Herschrijf de alinea die begint met "Geen aanspraak op bezoldiging" uit het fragment hieronder als een beknopte opsomming. Behoud de belangrijkste feiten.

§ TEKSTFRAGMENT:
- - -
1 Geen aanspraak op bezoldiging als bedoeld in artikel 26 bestaat:
-
a. indien de ziekte is voorgewend, althans zodanig overdreven wordt voorgesteld, dat
ongeschiktheid tot het verrichten van zijn arbeid wegens ziekte niet kan worden aangenomen;
-
b. indien de ambtenaar de ongeschiktheid tot het verrichten van zijn arbeid wegens ziekte
opzettelijk heeft veroorzaakt, tenzij hem daarvan op grond van zijn psychische toestand
geen verwijt kan worden gemaakt;
-
c. indien de ongeschiktheid tot het verrichten van zijn arbeid wegens ziekte zich voordoet
binnen een half jaar na een medisch onderzoek als bedoeld in artikel 9, vierde lid,
onderdeel b, van het Burgerlijk ambtenarenreglement defensie, en tevens blijkt, dat
de ambtenaar onjuiste informatie omtrent zijn gezondheidstoestand heeft verstrekt
of gegevens heeft verzwegen ten gevolge waarvan de verklaring van geschiktheid tot
het verrichten van zijn arbeid ten onrechte heeft plaatsgevonden, tenzij de ambtenaar
aannemelijk maakt dat hij te goeder trouw heeft gehandeld.
- - -
§ GEGEVENSSET:
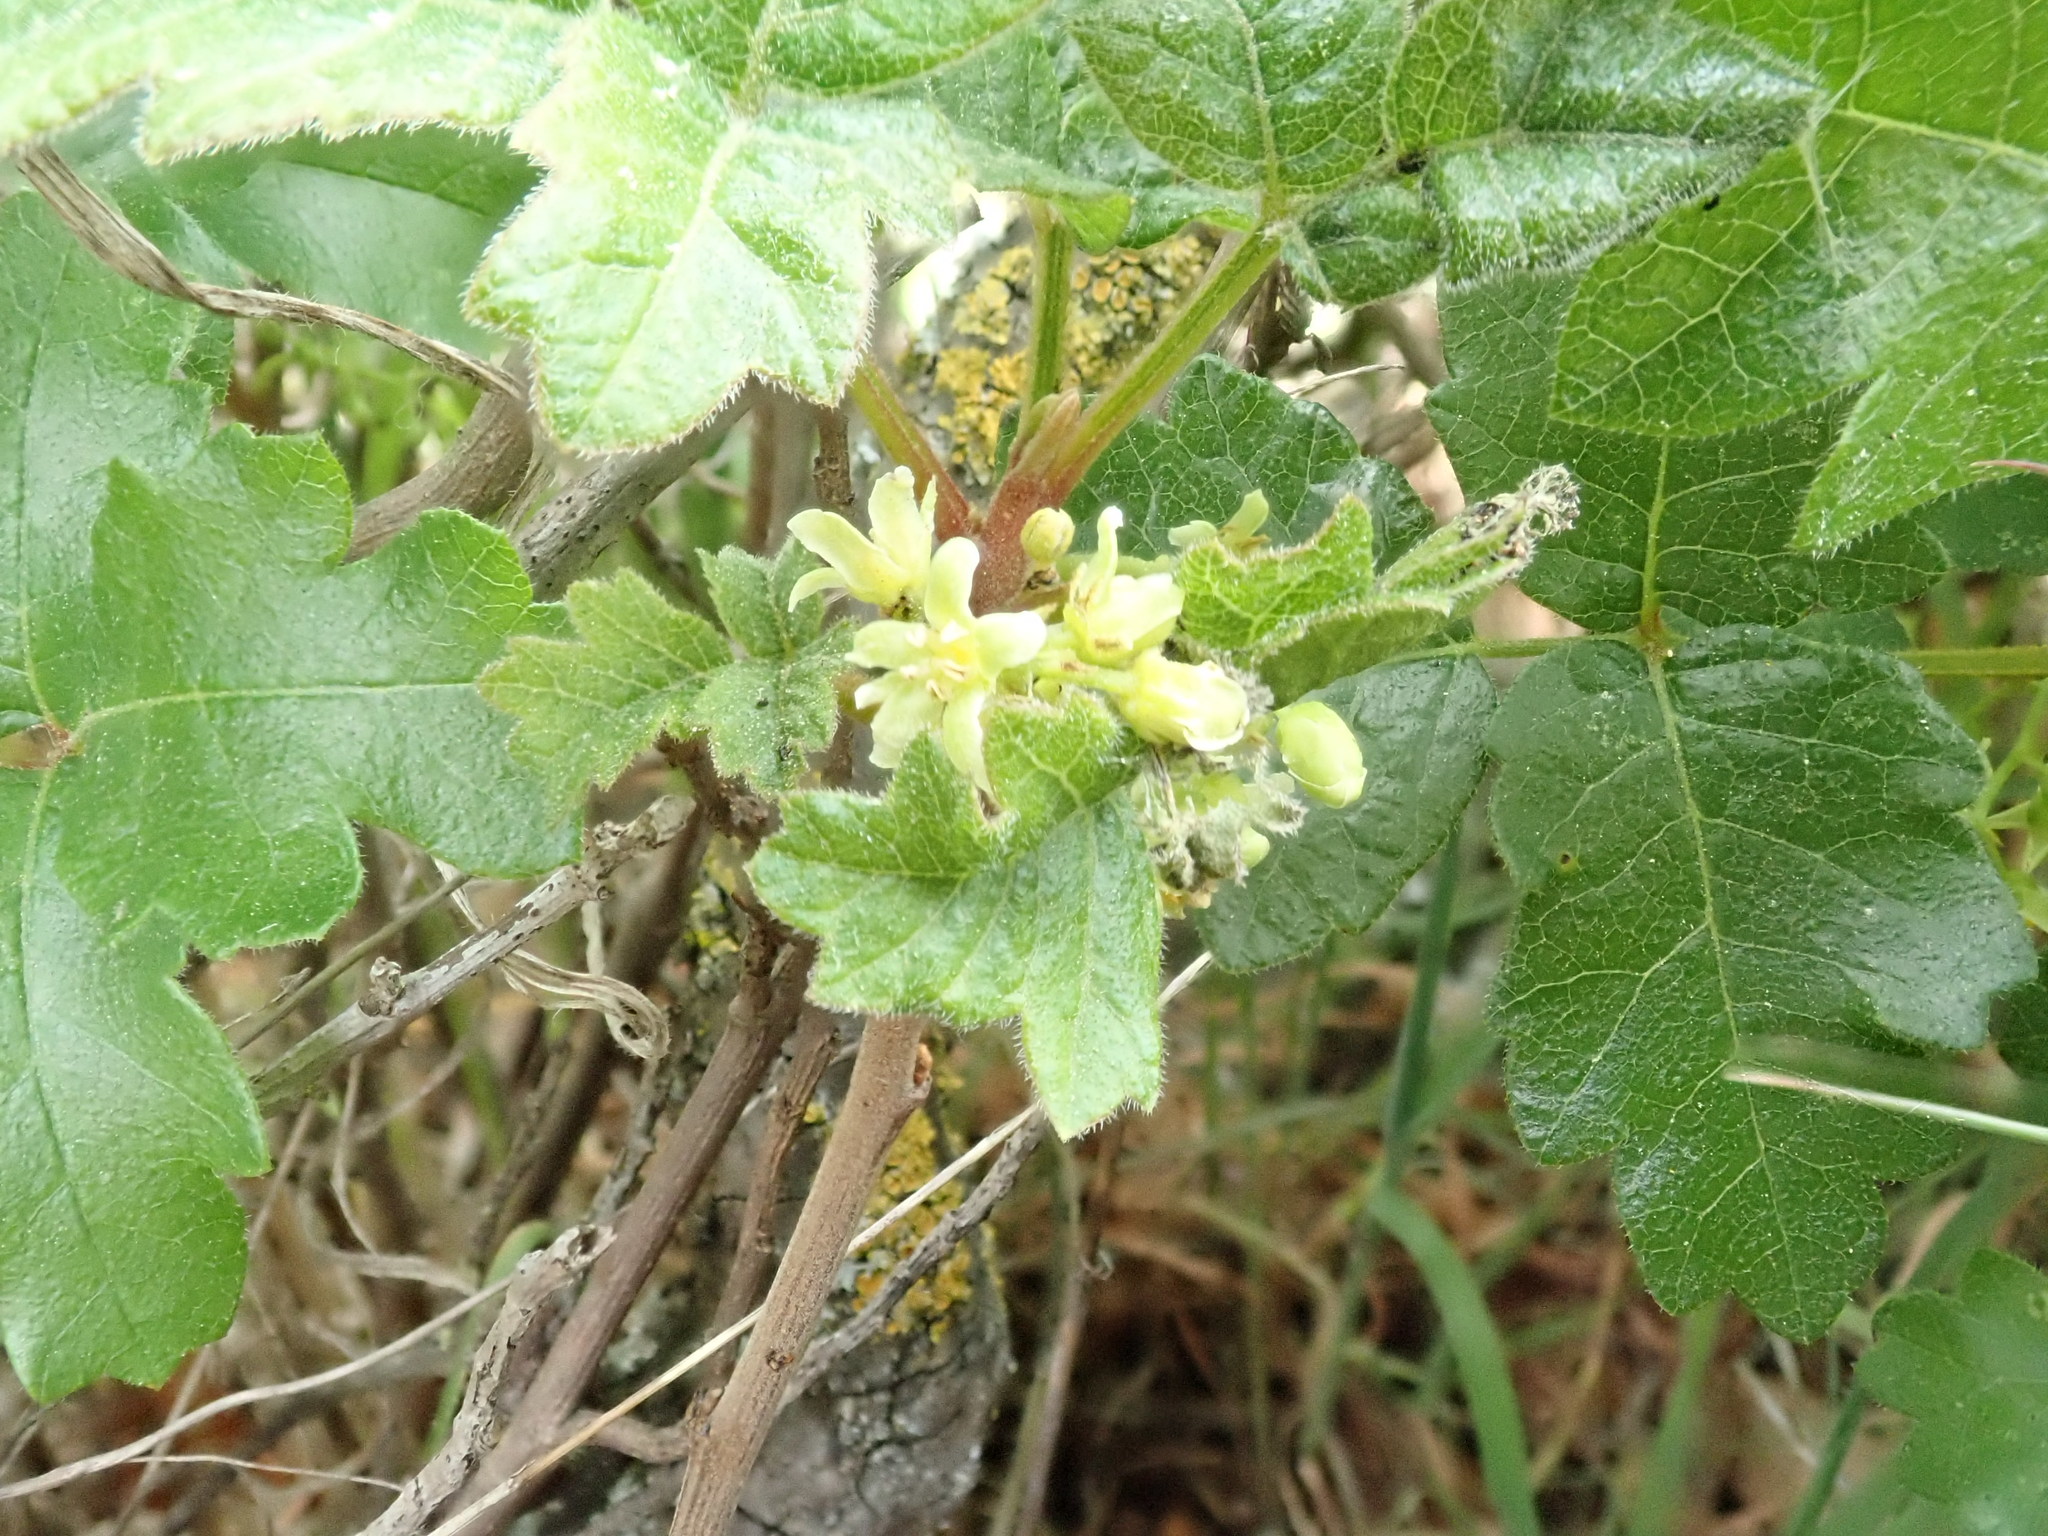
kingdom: Plantae
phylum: Tracheophyta
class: Magnoliopsida
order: Sapindales
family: Anacardiaceae
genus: Toxicodendron
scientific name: Toxicodendron diversilobum
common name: Pacific poison-oak
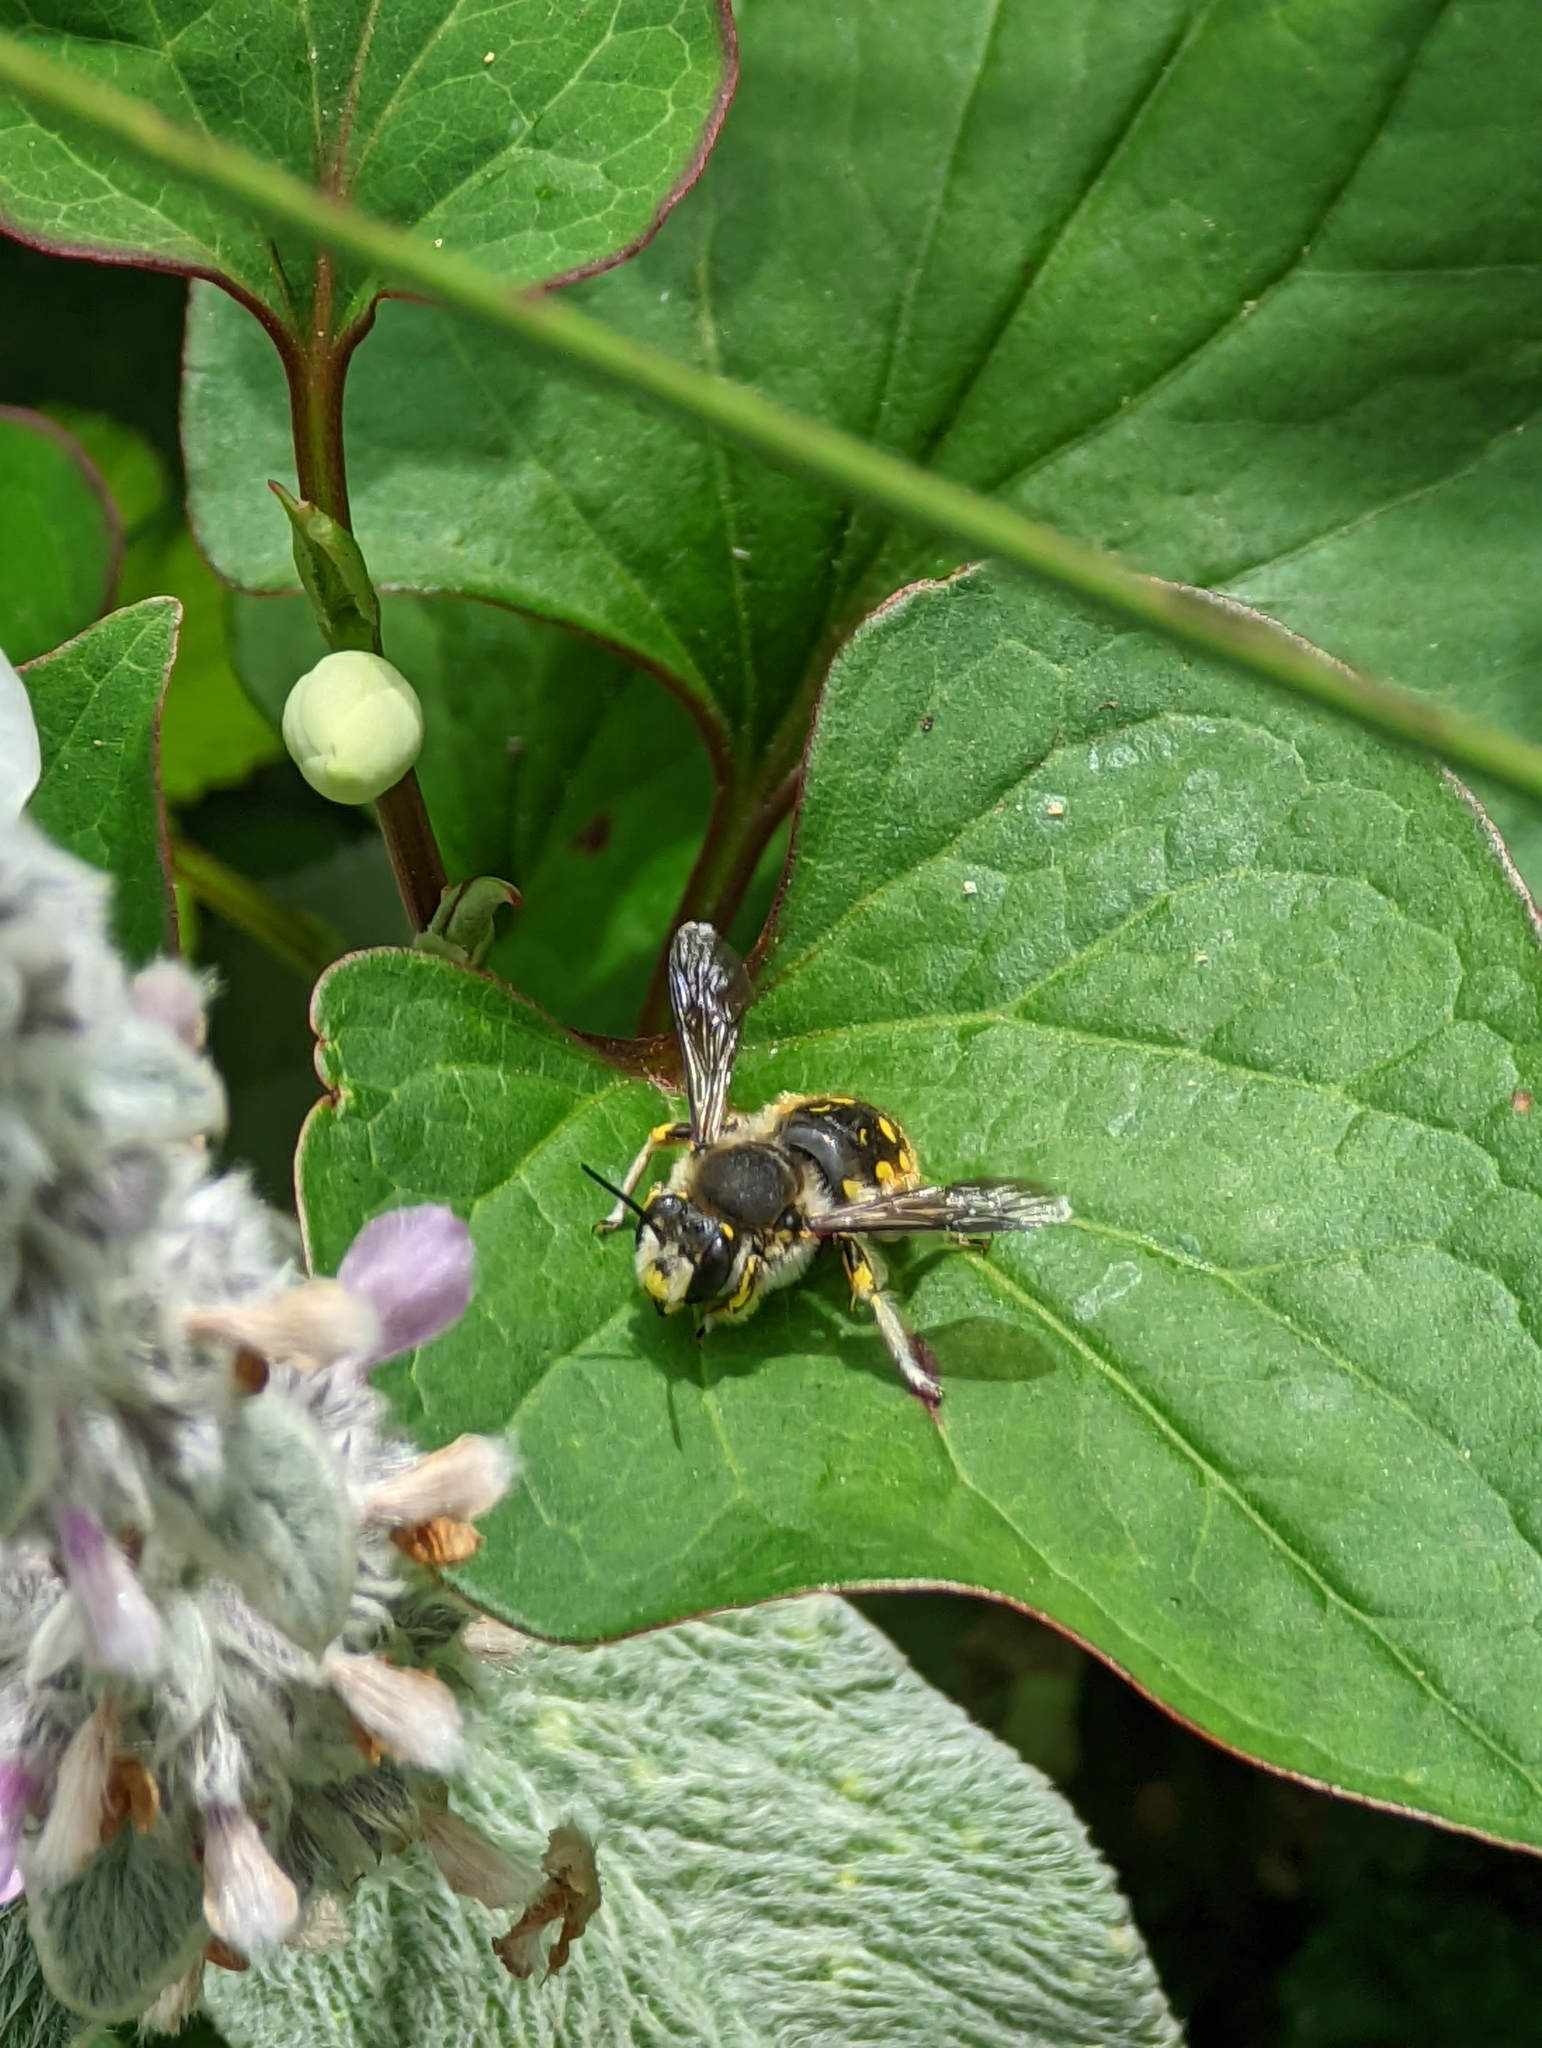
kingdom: Animalia
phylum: Arthropoda
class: Insecta
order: Hymenoptera
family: Megachilidae
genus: Anthidium
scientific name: Anthidium manicatum
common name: Wool carder bee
- - -
§ UITVOER:
Er is geen recht op bezoldiging volgens artikel 26 als:
- de ziekte is voorgewend of zo overdreven voorgesteld dat ongeschiktheid voor het werk niet kan worden aangenomen;
- de ambtenaar zijn ongeschiktheid voor het werk opzettelijk heeft veroorzaakt, tenzij hem dat door zijn psychische toestand niet te verwijten is;
- de ongeschiktheid optreedt binnen een half jaar na een medisch onderzoek volgens artikel 9, vierde lid, onderdeel b, van het Burgerlijk ambtenarenreglement defensie, en de ambtenaar onjuiste informatie over zijn gezondheid gaf of gegevens verzweeg, waardoor hij ten onrechte geschikt werd verklaard. Dit geldt niet als hij aannemelijk maakt dat hij te goeder trouw handelde.